Nasr melanjutkan dengan menjelaskan bahwa Iran menggunakan taktik asimetris untuk bertahan melawan serangan AS. 

"Ini adalah strategi yang diterapkan Iran setelah Amerika Serikat menginvasi Irak, dan mereka menyaksikan bagaimana Tentara Irak tidak mampu bertahan melawan militer Amerika yang mencoba bertempur dalam bentuk perang klasik," jelasnya. 

Menurutnya, Iran memahami bahwa untuk bertahan dalam perang yang tidak menguntungkan, mereka harus menggunakan metode yang berbeda. Alih-alih bertempur dalam pertempuran konvensional, Iran memanfaatkan ketidakseimbangan kekuatan dengan melibatkan strategi perang asimetris, yang terbukti efektif dalam menahan serangan besar-besaran dari AS.

Sebagai informasi, melansir Britannica, perang asimetris adalah strategi dan taktik tidak konvensional yang diterapkan oleh suatu kekuatan ketika kemampuan militer pihak yang berperang tidak hanya tidak setara, tetapi begitu berbeda secara signifikan sehingga mereka tidak dapat melakukan serangan yang sama terhadap satu sama lain.

Perang gerilya, yang terjadi antara pasukan yang hanya bersenjatakan ringan dan tentara konvensional, adalah contoh dari perang asimetris. 

Taktik teroris, seperti pembajakan dan pemboman bunuh diri, juga dianggap sebagai perang asimetris, baik karena biasanya melibatkan kelompok yang lebih kecil dan lebih lemah menyerang kelompok yang lebih kuat, maupun karena serangan terhadap warga sipil pada dasarnya adalah perang satu arah. 

Perang antara negara yang mampu dan bersedia menggunakan senjata nuklir dengan negara yang tidak akan menjadi contoh lain dari perang asimetris.

Hal ini berbeda dengan perang simetris, di mana dua kekuatan memiliki kekuatan militer, sumber daya, dan mengandalkan taktik serupa.

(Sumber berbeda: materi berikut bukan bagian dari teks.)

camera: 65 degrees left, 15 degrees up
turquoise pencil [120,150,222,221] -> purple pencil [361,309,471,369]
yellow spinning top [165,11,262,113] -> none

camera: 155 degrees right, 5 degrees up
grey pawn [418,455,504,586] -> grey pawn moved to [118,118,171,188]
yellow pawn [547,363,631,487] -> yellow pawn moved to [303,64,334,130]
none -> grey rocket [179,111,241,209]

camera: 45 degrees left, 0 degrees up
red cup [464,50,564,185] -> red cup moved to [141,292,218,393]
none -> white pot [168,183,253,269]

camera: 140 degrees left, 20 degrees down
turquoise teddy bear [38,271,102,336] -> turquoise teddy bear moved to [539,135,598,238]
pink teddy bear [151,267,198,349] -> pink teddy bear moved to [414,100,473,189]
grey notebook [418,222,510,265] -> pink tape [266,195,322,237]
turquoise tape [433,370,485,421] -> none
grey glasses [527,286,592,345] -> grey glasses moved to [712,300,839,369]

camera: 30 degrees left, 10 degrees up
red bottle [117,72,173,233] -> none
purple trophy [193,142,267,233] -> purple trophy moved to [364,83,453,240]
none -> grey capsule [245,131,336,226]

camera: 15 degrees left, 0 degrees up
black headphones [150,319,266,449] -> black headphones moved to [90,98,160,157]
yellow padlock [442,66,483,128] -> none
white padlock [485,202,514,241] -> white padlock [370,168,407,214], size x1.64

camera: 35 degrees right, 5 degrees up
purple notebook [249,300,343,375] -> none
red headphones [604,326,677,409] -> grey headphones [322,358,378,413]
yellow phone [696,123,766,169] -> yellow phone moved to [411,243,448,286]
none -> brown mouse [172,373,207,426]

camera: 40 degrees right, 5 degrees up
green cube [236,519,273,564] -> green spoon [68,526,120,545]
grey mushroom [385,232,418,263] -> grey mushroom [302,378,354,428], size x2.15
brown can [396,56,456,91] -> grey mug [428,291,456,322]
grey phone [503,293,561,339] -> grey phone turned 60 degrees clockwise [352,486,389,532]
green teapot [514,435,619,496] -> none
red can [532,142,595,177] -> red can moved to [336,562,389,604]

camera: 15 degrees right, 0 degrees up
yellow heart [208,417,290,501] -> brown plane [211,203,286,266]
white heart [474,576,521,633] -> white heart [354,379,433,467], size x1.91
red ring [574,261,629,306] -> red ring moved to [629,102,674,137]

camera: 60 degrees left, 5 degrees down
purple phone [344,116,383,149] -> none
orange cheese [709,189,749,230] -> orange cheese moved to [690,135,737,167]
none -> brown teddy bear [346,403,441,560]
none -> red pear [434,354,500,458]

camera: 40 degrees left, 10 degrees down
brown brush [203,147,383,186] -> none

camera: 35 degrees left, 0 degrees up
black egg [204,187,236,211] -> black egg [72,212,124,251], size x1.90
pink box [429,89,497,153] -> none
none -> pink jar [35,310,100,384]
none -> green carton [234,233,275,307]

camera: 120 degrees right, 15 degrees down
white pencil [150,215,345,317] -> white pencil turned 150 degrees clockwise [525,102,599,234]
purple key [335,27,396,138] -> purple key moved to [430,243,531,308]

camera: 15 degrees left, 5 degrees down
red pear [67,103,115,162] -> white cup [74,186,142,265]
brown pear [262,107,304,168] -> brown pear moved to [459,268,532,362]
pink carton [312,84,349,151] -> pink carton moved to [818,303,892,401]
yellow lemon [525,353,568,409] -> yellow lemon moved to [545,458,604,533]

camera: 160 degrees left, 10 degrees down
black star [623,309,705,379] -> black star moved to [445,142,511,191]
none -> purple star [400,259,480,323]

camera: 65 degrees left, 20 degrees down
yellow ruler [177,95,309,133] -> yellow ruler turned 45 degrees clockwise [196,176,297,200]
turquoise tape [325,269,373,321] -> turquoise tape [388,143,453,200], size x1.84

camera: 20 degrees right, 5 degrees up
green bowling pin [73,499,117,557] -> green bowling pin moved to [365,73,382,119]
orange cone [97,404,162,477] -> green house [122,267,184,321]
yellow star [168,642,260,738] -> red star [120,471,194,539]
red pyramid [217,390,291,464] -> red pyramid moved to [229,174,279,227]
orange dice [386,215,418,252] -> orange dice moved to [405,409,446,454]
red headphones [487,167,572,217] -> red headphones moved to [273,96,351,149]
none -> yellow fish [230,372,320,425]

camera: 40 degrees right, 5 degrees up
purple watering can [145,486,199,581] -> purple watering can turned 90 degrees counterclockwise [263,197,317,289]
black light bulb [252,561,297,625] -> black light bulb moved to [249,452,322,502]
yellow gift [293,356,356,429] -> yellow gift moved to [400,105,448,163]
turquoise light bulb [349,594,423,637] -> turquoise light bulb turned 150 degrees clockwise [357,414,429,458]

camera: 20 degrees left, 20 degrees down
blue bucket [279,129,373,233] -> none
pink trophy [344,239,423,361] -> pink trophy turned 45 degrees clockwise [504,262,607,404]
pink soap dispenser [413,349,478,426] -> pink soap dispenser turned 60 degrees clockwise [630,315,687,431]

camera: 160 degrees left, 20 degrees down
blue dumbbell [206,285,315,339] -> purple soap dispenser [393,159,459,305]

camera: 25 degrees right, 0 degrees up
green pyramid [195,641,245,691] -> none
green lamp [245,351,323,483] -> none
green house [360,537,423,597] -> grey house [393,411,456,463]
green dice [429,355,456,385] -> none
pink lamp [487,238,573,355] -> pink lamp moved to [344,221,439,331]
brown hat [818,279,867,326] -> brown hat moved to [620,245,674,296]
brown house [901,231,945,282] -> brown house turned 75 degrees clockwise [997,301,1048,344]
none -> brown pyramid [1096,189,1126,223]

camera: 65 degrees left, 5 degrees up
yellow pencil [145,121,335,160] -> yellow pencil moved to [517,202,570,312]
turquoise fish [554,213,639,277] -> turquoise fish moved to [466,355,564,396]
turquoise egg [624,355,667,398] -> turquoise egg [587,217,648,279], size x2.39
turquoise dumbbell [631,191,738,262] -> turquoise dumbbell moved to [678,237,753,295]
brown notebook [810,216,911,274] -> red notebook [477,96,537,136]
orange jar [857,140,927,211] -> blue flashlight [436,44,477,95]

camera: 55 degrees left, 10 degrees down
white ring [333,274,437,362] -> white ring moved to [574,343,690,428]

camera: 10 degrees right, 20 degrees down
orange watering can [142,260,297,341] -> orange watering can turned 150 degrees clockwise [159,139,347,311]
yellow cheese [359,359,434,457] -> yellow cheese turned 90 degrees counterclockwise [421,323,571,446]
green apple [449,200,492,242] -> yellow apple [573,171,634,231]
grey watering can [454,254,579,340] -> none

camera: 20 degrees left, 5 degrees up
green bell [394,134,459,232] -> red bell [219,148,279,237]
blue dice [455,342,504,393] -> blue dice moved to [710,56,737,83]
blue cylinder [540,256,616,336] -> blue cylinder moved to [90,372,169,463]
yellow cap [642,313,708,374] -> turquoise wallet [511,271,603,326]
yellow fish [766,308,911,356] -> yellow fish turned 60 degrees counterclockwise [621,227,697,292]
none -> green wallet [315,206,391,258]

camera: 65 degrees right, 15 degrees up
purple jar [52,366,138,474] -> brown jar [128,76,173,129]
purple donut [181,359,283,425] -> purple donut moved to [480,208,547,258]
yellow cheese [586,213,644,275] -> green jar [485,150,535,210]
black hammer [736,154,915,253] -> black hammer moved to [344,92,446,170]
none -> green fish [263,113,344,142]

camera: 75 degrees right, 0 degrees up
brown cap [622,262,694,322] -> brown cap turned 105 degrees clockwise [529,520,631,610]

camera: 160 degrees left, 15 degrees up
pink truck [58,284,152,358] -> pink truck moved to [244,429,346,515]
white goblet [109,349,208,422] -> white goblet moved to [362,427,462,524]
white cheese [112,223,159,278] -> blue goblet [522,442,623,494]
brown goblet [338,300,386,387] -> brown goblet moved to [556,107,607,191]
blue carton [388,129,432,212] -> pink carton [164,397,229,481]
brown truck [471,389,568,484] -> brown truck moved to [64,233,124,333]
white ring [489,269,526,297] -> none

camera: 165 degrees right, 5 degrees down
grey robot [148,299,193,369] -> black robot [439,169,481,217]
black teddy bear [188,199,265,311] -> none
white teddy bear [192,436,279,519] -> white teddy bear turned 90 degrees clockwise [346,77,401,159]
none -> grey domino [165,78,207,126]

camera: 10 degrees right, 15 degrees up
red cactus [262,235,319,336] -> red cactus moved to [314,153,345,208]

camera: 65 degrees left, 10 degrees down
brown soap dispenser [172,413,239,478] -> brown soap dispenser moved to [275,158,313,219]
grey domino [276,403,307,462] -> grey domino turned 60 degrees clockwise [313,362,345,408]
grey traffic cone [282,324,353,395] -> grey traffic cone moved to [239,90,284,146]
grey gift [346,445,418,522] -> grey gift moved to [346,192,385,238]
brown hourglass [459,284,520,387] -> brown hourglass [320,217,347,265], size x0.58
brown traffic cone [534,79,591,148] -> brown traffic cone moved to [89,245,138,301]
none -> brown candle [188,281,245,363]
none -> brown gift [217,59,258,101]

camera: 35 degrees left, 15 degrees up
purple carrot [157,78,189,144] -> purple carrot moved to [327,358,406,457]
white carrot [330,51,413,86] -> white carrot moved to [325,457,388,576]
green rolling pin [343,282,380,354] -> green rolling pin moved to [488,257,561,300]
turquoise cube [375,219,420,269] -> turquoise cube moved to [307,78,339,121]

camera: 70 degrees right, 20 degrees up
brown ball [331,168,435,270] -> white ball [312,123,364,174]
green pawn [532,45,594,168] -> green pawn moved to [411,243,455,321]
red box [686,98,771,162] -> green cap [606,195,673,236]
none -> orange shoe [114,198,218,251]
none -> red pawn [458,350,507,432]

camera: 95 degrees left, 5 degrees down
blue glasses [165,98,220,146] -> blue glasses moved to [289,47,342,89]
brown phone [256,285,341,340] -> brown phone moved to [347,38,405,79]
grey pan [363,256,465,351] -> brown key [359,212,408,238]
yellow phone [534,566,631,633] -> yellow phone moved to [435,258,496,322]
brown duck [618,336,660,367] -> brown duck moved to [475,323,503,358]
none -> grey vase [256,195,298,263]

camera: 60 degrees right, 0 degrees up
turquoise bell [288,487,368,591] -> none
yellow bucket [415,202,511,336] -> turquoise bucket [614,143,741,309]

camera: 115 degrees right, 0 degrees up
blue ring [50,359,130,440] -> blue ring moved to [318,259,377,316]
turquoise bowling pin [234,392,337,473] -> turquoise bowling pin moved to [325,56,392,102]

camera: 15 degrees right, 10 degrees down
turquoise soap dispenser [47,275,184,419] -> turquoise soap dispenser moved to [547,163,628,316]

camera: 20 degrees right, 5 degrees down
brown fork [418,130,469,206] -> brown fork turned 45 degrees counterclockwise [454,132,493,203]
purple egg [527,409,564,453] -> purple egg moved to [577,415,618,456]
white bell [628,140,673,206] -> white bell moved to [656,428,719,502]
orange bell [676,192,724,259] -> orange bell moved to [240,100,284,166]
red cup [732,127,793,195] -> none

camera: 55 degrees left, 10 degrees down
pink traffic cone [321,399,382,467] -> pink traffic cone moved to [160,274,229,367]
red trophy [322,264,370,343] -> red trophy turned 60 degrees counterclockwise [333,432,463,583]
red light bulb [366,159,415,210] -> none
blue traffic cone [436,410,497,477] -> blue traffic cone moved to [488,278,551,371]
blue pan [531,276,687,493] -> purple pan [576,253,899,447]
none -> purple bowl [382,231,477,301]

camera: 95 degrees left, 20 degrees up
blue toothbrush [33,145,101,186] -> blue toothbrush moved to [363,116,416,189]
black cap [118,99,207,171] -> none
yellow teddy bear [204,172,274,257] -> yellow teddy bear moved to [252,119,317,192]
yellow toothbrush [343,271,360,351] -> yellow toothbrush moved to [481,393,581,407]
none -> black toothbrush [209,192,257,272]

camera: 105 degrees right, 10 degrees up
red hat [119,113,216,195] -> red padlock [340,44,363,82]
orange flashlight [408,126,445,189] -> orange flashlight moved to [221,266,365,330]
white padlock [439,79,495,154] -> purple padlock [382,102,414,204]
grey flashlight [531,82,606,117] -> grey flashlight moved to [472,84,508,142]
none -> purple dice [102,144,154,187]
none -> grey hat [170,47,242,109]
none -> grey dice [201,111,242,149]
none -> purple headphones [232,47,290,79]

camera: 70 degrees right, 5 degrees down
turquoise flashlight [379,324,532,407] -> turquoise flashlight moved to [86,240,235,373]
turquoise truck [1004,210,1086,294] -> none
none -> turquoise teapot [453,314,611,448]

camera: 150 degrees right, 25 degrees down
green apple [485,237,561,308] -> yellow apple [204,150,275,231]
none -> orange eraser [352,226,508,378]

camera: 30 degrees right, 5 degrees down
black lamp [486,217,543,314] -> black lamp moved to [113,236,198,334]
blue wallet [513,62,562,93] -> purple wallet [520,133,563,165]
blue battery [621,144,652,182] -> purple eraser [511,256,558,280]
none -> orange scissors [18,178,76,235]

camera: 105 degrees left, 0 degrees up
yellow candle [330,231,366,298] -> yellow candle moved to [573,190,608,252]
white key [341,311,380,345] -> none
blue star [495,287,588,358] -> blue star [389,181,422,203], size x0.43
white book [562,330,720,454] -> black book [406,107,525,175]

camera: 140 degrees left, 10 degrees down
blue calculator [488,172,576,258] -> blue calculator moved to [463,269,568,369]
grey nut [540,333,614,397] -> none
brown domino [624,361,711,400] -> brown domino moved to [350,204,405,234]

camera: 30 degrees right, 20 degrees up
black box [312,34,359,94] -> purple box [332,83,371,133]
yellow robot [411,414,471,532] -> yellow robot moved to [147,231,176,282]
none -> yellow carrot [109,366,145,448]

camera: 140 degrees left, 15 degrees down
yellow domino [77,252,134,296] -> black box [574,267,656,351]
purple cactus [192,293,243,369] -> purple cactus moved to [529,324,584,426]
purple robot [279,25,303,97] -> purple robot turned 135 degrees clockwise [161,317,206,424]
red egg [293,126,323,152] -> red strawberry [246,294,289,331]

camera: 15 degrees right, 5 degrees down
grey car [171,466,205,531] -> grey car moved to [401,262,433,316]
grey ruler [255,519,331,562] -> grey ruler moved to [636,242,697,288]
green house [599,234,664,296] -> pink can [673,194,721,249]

Nasr juga mencatat bahwa meskipun banyak bagian dari kekuatan militer Iran dihancurkan, termasuk posisinya di Suriah dan kekuatan udara mereka, Iran telah mempersiapkan strategi baru. 

Dengan mengalihkan fokus mereka pada pasar energi global dan mempersiapkan penutupan Selat Hormuz, Iran berusaha memengaruhi ekonomi dunia untuk memaksa AS dan Israel menerima kenyataan mereka. 

Nasr, menambahkan bahwa Iran memiliki cadangan minyak yang besar untuk dipergunakan.

“Iran telah lama menyimpan cadangan minyak yang sangat besar, mungkin hingga 80 juta barel minyak dalam tanker tidak hanya di Teluk Persia, tetapi juga di laut lepas di Samudra Hindia, dll. Karena meskipun mereka tidak bisa mengekspor banyak minyak, untuk menjaga sumur mereka berjalan, mereka harus terus memompa minyak,” jelasnya.

Dalam konteks ini, Nasr mengungkapkan bahwa Iran memahami kekuatan ketahanan nasional mereka. Mereka siap menanggung biaya jangka panjang dari konflik ini, seperti yang mereka lakukan dalam Perang Iran-Irak. 

"Orang-orang Iran, sejak perang 1980-an ketika mereka berperang dengan Irak, tahu persis bagaimana bertahan dan melakukan perlawanan besar serta bertahan melawan kemungkinan yang lebih besar," tambah Nasr, mengingatkan bahwa meskipun dampak perang ini sangat besar, Iran percaya bahwa rakyat mereka akan mendukung pertahanan negara mereka, bukan untuk ideologi, tetapi untuk kelangsungan bangsa mereka.

Namun, Nasr juga mengingatkan bahwa ancaman terhadap ketahanan Iran juga datang dari dalam. Pemerintah harus berusaha untuk menjaga ketahanan rakyat Iran dalam menghadapi tekanan ekonomi dan militer yang semakin berat. 

Dalam hal ini, Nasr menyatakan bahwa meskipun ketegangan di dalam negeri dan perbedaan pendapat antar-rakyat Iran jelas ada, strategi untuk mempertahankan negara dari ancaman eksternal akan menguatkan rasa nasionalisme dan solidaritas di dalam negeri.